Il Titanic, è chiaro, non era per lei un buon ricordo. Anzi. La prima
cosa che pensò quando fu in salvo fu di scacciare dalla memoria quella nave e
il nome che portava, e pensare soltanto al futuro che il Signore, benedetto il
suo nome, le aveva voluto donare. Amava invece il nome di un’altra nave, il Carpathia:
perché il Carpathia l’aveva tratta in salvo e perché sul Carpathia
aveva miracolosamente ritrovato il figlioletto da cui la confusione del
naufragio l’aveva separata. Un anno dopo il suo fortunoso arrivo in America, e per
onorare quel futuro che il Signore, benedetto il suo nome, le aveva donato,
Leah Aks diede alla luce una bambina, Sarah.

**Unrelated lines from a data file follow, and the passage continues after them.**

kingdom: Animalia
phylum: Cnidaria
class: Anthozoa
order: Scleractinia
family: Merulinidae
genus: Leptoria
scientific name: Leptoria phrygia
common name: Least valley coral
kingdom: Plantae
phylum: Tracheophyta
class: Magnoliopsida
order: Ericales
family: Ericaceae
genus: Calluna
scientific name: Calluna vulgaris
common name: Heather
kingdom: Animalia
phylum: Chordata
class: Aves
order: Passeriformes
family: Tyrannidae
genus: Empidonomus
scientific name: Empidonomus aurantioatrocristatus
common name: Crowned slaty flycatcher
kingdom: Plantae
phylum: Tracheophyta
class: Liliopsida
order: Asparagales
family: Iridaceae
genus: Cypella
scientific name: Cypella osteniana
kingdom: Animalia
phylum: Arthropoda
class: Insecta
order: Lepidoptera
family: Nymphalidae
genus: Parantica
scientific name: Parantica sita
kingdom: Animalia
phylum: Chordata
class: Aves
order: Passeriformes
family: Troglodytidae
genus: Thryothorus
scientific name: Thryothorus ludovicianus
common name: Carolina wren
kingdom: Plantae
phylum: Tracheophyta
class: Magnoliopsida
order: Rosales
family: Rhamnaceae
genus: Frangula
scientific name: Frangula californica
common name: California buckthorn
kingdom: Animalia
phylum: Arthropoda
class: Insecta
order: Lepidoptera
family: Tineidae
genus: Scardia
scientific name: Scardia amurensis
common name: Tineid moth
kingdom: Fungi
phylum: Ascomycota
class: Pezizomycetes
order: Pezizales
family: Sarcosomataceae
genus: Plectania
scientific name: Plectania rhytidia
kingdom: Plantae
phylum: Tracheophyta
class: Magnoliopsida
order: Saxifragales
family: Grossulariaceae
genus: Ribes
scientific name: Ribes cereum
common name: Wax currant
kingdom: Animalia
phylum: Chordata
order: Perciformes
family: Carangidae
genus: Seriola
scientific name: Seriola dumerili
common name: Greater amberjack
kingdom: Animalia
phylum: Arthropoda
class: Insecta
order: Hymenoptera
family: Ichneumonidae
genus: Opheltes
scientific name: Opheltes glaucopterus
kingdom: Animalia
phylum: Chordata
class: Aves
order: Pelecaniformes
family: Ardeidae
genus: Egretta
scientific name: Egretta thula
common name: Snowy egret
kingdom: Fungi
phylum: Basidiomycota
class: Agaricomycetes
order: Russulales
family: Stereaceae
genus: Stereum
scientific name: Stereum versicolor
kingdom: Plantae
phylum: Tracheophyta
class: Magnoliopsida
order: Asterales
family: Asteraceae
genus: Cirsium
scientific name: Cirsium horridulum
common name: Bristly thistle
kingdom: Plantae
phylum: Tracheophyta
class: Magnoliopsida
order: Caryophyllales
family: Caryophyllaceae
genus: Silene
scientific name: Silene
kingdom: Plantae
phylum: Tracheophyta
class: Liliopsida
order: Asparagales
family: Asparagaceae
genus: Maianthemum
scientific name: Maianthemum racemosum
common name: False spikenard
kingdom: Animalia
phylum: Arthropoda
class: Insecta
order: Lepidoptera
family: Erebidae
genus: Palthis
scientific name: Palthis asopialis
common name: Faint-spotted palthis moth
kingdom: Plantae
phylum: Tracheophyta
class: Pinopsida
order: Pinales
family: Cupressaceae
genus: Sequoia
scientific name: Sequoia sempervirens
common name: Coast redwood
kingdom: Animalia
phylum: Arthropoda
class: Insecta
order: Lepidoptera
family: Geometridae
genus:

In segno di riconoscenza, decise
di dare alla figlia, come secondo nome, il nome della nave che l’aveva salvata:
Carpathia. Per un curioso capriccio del destino, però, le infermiere – che
conoscevano ciò ch’era accaduto – si sbagliarono e sul certificato di nascita
scrissero: “Sarah Titanic Aks”. Leah non ne fu per niente contenta.